Europa: alles Kohl

Bei der Debatte zum EU-Gipfel in Nizza gibt es nur noch Europhile: Fischer lobt sogar Helmut Kohl

BERLIN taz ■ „Nach der Wiedervereinigung Deutschlands geht es jetzt um die Wiedervereinigung Europas“, ruft Joschka Fischer, als sei er Helmut Kohl. Der Bundestag debattiert den EU-Gipfel von Nizza in der kommenden Woche, und der Außenminister ist nicht alleine mit seiner Verbeugung in Richtung CDU. Bundeskanzler Gerhard Schröder weicht in den Schlussworten seiner Regierungserklärung sogar vom Text ab, um mehrfach zu betonen, wie viel ihm an der Einigkeit mit der Opposition liegt. „Die Bundesregierung ist bereit, die großen europapolitischen Fragen gemeinsam mit allen Fraktionen des Deutschen Bundestages anzugehen.“ Die Schmeichelei geht über das übliche Einvernehmen in außenpolitischen Fragen hinaus: In der rot-grünen Koalition fürchtet man, CDU und CSU könnten sich für einen euroskeptischen Bundestagswahlkampf 2002 entscheiden. So müht sich Fischer, die Union mit einem ausdrücklichen Lob für Kohl auf dessen Europapolitik festzunageln. Schröder warnt, es gehe jetzt darum, mit den Sorgen der Bürger „keine Stimmungen zu machen“.
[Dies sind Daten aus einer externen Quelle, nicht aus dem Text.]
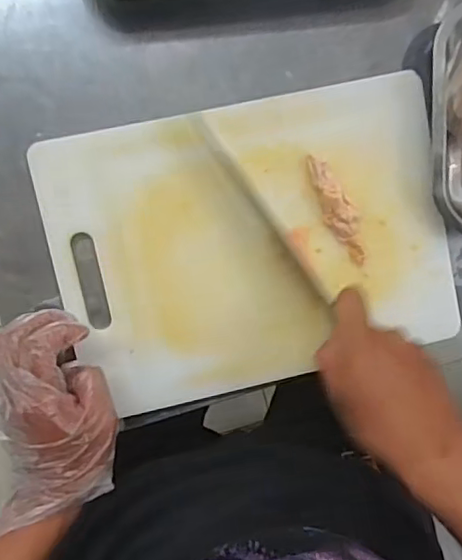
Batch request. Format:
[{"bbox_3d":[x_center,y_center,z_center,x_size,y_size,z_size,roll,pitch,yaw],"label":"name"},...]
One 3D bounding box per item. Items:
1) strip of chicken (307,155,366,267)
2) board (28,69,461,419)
[{"bbox_3d":[0.095,-0.060,0.516,0.027,0.017,0.101,-35,99,-2],"label":"strip of chicken"},{"bbox_3d":[0.023,-0.031,0.514,0.339,0.029,0.238,-13,98,-5],"label":"board"}]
Oppositionsführer Friedrich Merz bietet allerdings wenig Anlass, ihn für ein eurofeindliches Schreckgespenst zu halten. Zu beflissen verspricht er der Regierung seine Unterstützung, „in Nizza zu einem guten Ergebnis zu kommen“. Rhetorisch geschickt wirft er dem Kanzler vor, die europäische Dimension der Rinderseuche BSE mit keinem Wort erwähnt zu haben – und also die Sorgen der Bürger zu vernachlässigen. Ansonsten beschränkt er sich darauf, Schröder fehlende Leidenschaft für die EU-Erweiterung vorzuhalten. Sein schönster Satz: „Wenn ich Ihre Zwischenrufe höre, nehmen meine Zweifel, ob BSE auf den Menschen übertragbar ist, noch weiter ab!“

Bei den Reformvorhaben von Nizza zeigt der Kanzler sich eher skeptisch: In wesentlichen Fragen hätte man sich noch nicht geeinigt. Energische Kritik übte in der Debatte nur Uwe Hiksch für die PDS. Unter Rot-Grün sei die militärische Seite der EU immer stärker ausgebaut worden, obwohl beide Parteien in der Opposition auf das „Primat des Politischen“ pochten. Er wünsche sich zum Beispiel beim Umweltschutz Fortschritte „in gleicher Präzision und Schnelligkeit“, wie die EU sie beim Aufbau ihrer Eingreiftruppe an den Tag lege.